Shuri tatlı tatlı güldüğünde, Tony o sesin ondan çıkmasına inanamıyor gibi kadına baktı. "Neden?" diye sordu Shuri. "Kadın olduğum için mi?"

"Hayır, hala mızrak ve kalkan kullandığınız için. Wakanda'da erkek görmek zor tatlım, bunun farkındayım." diyerek onun saldırdığı noktayı savuşturdu esmer adam.

"Bazı silahlar göründüklerinden daha fazla işlevseldir."

Tony kaşını kaldırdı. "Bunu bana mı diyorsun? Ve çantalarımı almama izin verecek misin?"

"Bunların silah olduğunu düşünürsek benim götürmem daha doğru olur. Meslektaşız, anlaşabiliriz, değil mi?"

"Meslektaş?" dedi Tony anlamayarak.

Shuri omuz silkti. "Wakanda'nın silah uzmanı benim. Ayrıca teknolojisinin gelişimini sağlayan kişi de. Bilim ve felsefe dalında birden çok diplomam var. Arada kahramancılık da oynuyorum, daha ne olmalı?"

Onu süzen Tony net bir sesle konuştu. "Felsefeden nefret ederim." Ardından ekledi. "Yine de insan tüm bunlara nasıl vakit bulduğunu düşünmeden edemiyor."

"Uyumadığınızda her şeye vaktiniz oluyor, değil mi? Bilmemenize şaşırdım, Steve'in herkesi anlattığını sanıyordum."

Steve?

Tony kocaman gülümsedi. "Sadece isimlerden bahsetti," dedi sakince." O zaman çantaları alıp beni takip edersen sevinirim." Ve arkasını dönerek elleri cebinde yürümeye başladı.

Köşeyi döndüğünde Steve'le neredeyse çarpışırken refleksleri ondan hızlı olan sarışın adam anında bir adım geri atarak ona baktı. "Tony, seni arıyordum-"

Tony onun mavi gözlerinin arkasındaki Shuri'ye gittiğinde birazcık büyüdüğünü ve ikisi arasında gidip geldiğini görürken Steve'in önünden çekiliyor, ateş ve barutun yanyana gelmesi sonucu patlama bekleyen Steve konuştu.

"Prenses Shuri," diye selamladı.

Gözlerini deviren Tony elini cebinden çıkartıp onun omzunu patpatlayarak yoluna devam etti.

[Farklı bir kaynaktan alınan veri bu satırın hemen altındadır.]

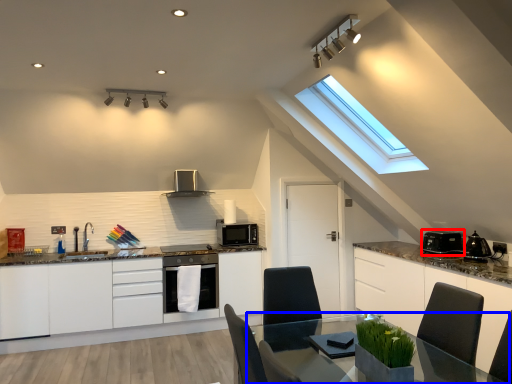
Question: Which object is closer to the camera taking this photo, appliance (highlighted by a red box) or table (highlighted by a blue box)?

Choices:
 (A) appliance
 (B) table

Answer: (B)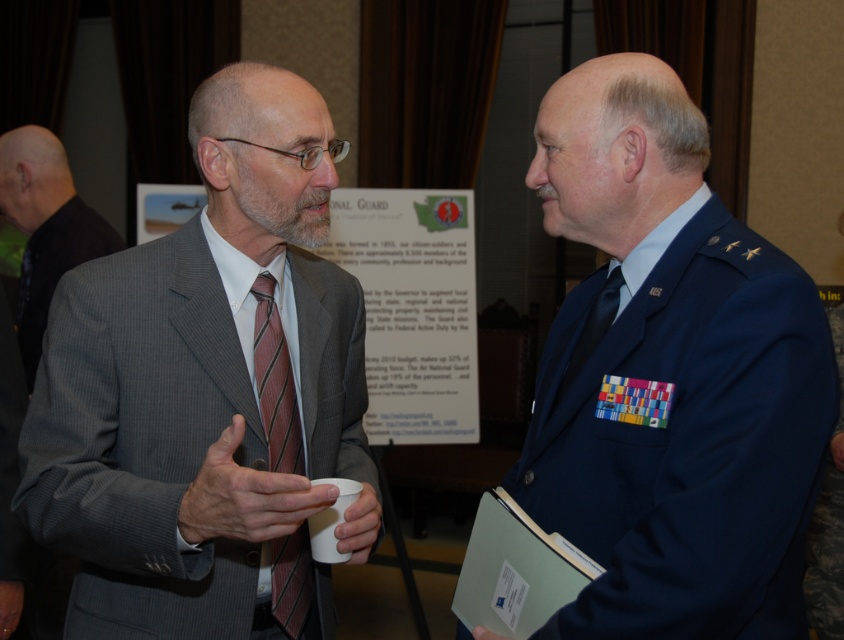
Question: Which of the following is the farthest from the observer?

Choices:
 (A) black silk tie at center
 (B) gray textured suit at left
 (C) striped silk tie at center

Answer: (B)

Question: Can you confirm if blue uniform at center is bigger than black silk tie at center?

Choices:
 (A) no
 (B) yes

Answer: (B)

Question: Is blue uniform at center smaller than gray textured suit at left?

Choices:
 (A) yes
 (B) no

Answer: (B)

Question: Which object appears closest to the camera in this image?

Choices:
 (A) striped silk tie at center
 (B) matte gray suit at center
 (C) blue uniform at center
 (D) black silk tie at center

Answer: (C)

Question: Which point is farther from the camera taking this photo?

Choices:
 (A) [x=271, y=467]
 (B) [x=599, y=326]
 (C) [x=190, y=636]
 (D) [x=558, y=221]

Answer: (A)

Question: Is blue uniform at center positioned before striped silk tie at center?

Choices:
 (A) yes
 (B) no

Answer: (A)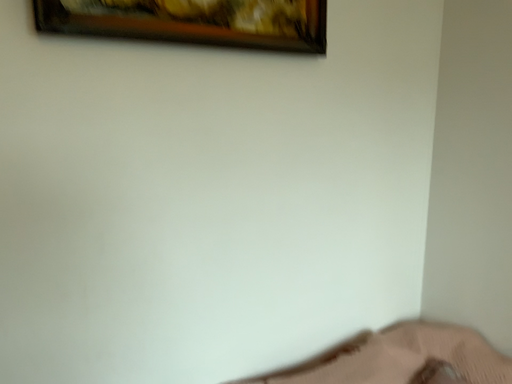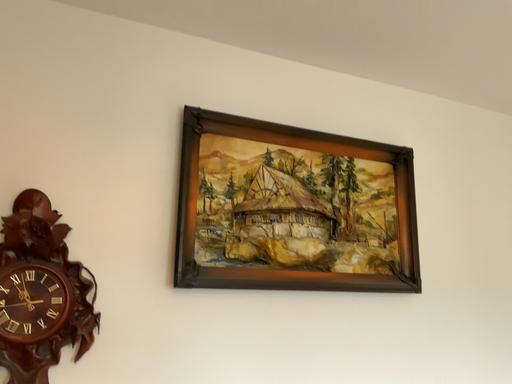
Question: Which way did the camera rotate in the video?

Choices:
 (A) rotated left
 (B) rotated right

Answer: (A)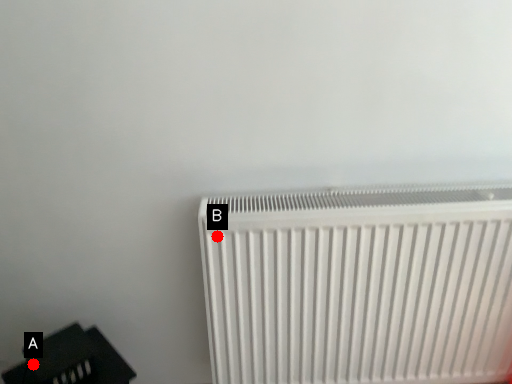
Question: Two points are circled on the image, labeled by A and B beside each circle. Which point is closer to the camera?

Belli ki kadının elindeki çantalar yüzünden duraksayan ve istese mi istemese mi diye düşünen Steve onu takip etmezken belli ki kararını vermiş, konuştu. "Yardım edeyim mi?"

"Neden?" diye seslendi Tony. "Kadın olduğu için narin mi? Bundan hoşlanmıyor, söyleyeyim."

Steve onun eğlenen sesine karşılık iç geçirmeden edemese de Shuri sorun etmiyor, çantaları paylaştı.

"Nereye götürüyoruz?" diye sordu Steve kadına.

"Bay Stark'ın, kısaca onu takip ediyoruz."

Steve duraksasa da bir şey demeden yürümeye başladı.

Her ne kadar ileride olsa da Tony yanına yaklaşan adımlara şaşırmazken iki saniye sonra Steve yanında yürüyor, sordu.

"Eşyalarını neden prensesin taşıdığını merak etmeli miyim?"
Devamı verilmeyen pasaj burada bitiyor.